Cuando la pantalla desaparece: Iñárritu y el encuentro con la migración
Guillermo del Toro alguna vez dijo que el cine es un acto de empatía. Pocas obras contemporáneas encarnan esta máxima con la radicalidad de Carne y Arena, el proyecto de realidad virtual del director mexicano Alejandro González Iñárritu que propone algo tan simple como revolucionario: quitarnos los zapatos, literalmente, para ponernos los de otro.
En un mundo donde los desplazamientos forzados se han convertido en la banda sonora silenciosa de nuestra época, donde vemos cifras de migrantes en pantallas de televisión sin que lleguen a tocarnos realmente, Iñárritu elige una estrategia diferente. No más imágenes distantes. No más reportajes que nos permiten mantener la seguridad de ser espectadores. La realidad virtual, en este caso, no es un gimmick tecnológico sino una herramienta de humanización.

◇ ◇ ◇ ◇ ◇

Enumera todos los nombres propios de personas y de obras que aparecen en el texto. Para responder, básate únicamente en el texto.

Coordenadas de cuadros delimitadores

◇ ◇ ◇ ◇ ◇

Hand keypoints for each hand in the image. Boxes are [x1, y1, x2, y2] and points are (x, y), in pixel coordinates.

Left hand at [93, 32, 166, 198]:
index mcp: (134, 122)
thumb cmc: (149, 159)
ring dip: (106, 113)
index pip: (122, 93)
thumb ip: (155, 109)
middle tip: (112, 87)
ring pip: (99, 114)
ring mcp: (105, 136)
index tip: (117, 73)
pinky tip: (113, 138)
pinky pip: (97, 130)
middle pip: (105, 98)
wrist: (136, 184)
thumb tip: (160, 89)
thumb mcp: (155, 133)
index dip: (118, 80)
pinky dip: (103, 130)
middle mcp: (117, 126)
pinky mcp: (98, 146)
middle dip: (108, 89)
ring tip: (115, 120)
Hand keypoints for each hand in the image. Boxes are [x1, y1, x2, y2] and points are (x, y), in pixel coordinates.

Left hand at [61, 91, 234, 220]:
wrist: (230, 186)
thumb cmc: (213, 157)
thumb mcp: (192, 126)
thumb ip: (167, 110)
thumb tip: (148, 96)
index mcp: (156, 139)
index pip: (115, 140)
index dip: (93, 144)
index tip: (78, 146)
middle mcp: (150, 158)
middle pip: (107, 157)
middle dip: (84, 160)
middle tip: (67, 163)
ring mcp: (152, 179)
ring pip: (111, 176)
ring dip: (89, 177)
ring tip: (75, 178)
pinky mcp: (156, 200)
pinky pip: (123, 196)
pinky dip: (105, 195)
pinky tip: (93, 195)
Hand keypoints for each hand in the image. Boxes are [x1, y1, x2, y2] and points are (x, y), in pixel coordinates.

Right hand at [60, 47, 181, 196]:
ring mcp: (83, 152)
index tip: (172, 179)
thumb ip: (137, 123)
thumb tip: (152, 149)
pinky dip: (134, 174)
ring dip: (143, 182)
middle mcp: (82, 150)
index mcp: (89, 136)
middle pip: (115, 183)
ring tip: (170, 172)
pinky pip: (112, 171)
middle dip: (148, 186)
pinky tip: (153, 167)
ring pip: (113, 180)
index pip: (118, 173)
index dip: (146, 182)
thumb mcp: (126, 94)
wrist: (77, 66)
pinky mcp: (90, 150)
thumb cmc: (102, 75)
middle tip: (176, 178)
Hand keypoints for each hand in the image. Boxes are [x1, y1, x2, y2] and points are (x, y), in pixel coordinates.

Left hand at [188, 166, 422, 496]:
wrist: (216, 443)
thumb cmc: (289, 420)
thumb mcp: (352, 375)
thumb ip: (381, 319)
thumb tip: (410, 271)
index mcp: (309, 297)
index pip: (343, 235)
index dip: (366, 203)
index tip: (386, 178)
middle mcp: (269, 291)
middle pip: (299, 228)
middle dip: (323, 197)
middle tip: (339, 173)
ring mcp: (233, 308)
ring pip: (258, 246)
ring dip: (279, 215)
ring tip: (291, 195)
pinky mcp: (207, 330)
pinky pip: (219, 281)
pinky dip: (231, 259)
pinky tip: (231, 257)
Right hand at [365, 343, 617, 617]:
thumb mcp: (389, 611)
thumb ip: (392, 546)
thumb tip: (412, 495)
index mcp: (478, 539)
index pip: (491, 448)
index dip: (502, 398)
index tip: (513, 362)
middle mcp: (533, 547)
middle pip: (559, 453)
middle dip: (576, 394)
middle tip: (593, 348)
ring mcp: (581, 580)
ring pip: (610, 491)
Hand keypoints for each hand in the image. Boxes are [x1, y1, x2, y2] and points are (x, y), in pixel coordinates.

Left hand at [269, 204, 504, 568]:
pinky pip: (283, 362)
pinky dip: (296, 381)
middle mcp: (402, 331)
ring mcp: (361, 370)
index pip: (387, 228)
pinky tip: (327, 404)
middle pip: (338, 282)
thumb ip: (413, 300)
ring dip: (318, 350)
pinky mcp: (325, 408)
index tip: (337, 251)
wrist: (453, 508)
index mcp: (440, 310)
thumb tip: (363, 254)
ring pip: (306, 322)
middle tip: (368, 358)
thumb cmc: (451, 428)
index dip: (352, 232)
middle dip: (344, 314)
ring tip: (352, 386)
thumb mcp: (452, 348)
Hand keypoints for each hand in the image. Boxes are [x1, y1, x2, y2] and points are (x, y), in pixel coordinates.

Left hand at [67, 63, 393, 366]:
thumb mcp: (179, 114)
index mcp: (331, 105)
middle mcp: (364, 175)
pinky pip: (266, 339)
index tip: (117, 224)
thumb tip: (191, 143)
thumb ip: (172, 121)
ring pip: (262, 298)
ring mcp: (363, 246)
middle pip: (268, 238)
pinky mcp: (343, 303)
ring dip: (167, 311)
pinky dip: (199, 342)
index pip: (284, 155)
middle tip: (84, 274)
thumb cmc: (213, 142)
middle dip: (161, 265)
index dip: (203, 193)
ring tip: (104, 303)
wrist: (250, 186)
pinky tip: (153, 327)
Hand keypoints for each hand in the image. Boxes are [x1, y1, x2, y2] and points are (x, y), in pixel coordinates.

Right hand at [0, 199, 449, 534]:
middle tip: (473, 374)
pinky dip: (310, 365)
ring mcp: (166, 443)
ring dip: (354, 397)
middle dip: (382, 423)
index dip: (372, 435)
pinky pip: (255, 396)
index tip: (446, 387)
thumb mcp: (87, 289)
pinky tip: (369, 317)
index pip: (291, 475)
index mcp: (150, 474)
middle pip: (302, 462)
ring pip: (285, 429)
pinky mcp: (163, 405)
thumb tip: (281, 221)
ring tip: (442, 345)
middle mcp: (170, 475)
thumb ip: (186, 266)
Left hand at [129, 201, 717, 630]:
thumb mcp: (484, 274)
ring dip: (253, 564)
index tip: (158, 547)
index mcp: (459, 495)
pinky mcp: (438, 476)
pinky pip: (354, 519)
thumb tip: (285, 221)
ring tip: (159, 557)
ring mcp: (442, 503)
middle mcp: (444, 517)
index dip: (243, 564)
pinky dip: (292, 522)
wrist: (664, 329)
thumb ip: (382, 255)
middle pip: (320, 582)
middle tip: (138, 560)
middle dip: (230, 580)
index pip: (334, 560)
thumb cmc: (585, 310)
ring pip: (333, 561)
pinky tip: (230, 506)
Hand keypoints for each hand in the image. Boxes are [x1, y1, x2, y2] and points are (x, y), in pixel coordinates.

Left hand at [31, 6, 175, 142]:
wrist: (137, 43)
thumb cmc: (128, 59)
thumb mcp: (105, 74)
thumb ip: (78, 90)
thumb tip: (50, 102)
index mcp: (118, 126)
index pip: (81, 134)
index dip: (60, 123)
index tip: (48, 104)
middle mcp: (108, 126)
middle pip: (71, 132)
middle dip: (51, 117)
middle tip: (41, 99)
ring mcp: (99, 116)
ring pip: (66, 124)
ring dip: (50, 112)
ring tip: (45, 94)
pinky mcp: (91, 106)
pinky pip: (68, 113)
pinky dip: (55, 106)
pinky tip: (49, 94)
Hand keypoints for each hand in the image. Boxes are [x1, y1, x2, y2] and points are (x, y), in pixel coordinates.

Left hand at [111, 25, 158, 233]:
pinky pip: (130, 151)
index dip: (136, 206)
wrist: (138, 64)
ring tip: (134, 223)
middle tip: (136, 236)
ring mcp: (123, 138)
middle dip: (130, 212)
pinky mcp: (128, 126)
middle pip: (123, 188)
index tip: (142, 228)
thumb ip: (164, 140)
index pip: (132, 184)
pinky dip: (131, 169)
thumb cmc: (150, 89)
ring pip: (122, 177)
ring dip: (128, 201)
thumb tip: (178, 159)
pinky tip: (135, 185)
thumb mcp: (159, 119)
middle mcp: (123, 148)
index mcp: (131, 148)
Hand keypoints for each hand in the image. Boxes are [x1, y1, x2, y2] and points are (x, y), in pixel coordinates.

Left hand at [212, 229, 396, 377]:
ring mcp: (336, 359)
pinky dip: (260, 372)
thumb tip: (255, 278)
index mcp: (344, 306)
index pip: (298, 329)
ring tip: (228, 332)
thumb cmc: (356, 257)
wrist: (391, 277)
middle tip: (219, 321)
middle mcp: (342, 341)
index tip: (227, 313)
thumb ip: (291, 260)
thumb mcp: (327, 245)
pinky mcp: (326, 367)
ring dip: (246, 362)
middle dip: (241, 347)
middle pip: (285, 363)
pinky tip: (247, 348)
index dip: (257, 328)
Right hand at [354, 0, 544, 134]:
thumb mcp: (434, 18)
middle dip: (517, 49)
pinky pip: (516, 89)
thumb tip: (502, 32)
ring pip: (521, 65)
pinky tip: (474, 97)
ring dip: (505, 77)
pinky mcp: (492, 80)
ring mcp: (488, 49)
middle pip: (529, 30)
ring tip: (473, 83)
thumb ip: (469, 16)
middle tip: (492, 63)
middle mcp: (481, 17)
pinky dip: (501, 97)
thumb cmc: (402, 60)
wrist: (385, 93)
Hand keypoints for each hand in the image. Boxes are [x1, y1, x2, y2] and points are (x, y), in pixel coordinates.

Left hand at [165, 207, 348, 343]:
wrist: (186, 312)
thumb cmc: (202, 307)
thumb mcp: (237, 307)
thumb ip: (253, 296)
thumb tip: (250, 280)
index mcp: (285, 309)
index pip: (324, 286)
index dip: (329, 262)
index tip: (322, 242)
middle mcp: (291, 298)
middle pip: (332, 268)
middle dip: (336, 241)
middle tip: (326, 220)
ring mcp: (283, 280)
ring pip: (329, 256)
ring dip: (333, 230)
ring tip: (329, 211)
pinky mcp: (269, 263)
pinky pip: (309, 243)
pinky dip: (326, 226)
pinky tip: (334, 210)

◇ ◇ ◇ ◇ ◇

* Tu solución
- Alejandro González Iñárritu (también llamado Iñárritu)
- Guillermo del Toro
- Carne y Arena